▶ Problem to work on:
In the records below, find the line containing "rapidly by an" and retype it and every line after it exactly, adding nothing.

____________________

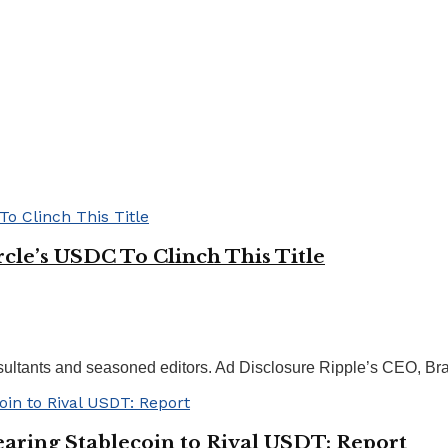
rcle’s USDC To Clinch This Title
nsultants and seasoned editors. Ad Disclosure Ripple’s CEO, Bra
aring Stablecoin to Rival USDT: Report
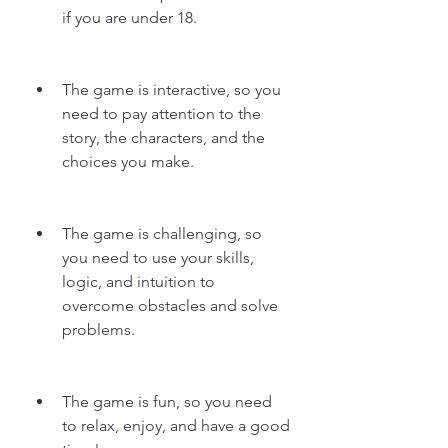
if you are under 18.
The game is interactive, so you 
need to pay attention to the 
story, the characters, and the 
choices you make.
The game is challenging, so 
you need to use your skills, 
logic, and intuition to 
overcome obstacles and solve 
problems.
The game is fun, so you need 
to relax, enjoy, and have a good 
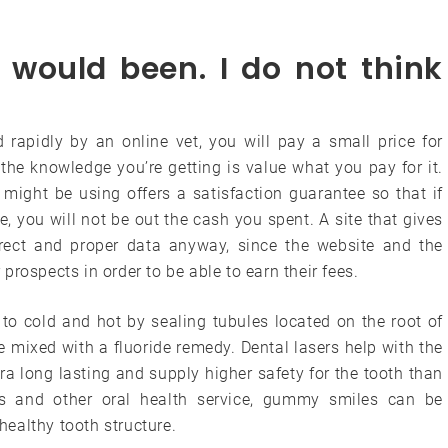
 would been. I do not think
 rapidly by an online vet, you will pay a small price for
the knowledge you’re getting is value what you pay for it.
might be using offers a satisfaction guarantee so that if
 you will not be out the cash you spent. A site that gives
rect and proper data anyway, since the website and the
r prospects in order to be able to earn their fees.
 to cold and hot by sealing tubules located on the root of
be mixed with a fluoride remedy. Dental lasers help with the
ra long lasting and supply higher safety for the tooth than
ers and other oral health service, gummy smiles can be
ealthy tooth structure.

____________________

▶ Answer box:
 rapidly by an online vet, you will pay a small price for
the knowledge you’re getting is value what you pay for it.
might be using offers a satisfaction guarantee so that if
 you will not be out the cash you spent. A site that gives
rect and proper data anyway, since the website and the
r prospects in order to be able to earn their fees.
 to cold and hot by sealing tubules located on the root of
be mixed with a fluoride remedy. Dental lasers help with the
ra long lasting and supply higher safety for the tooth than
ers and other oral health service, gummy smiles can be
ealthy tooth structure.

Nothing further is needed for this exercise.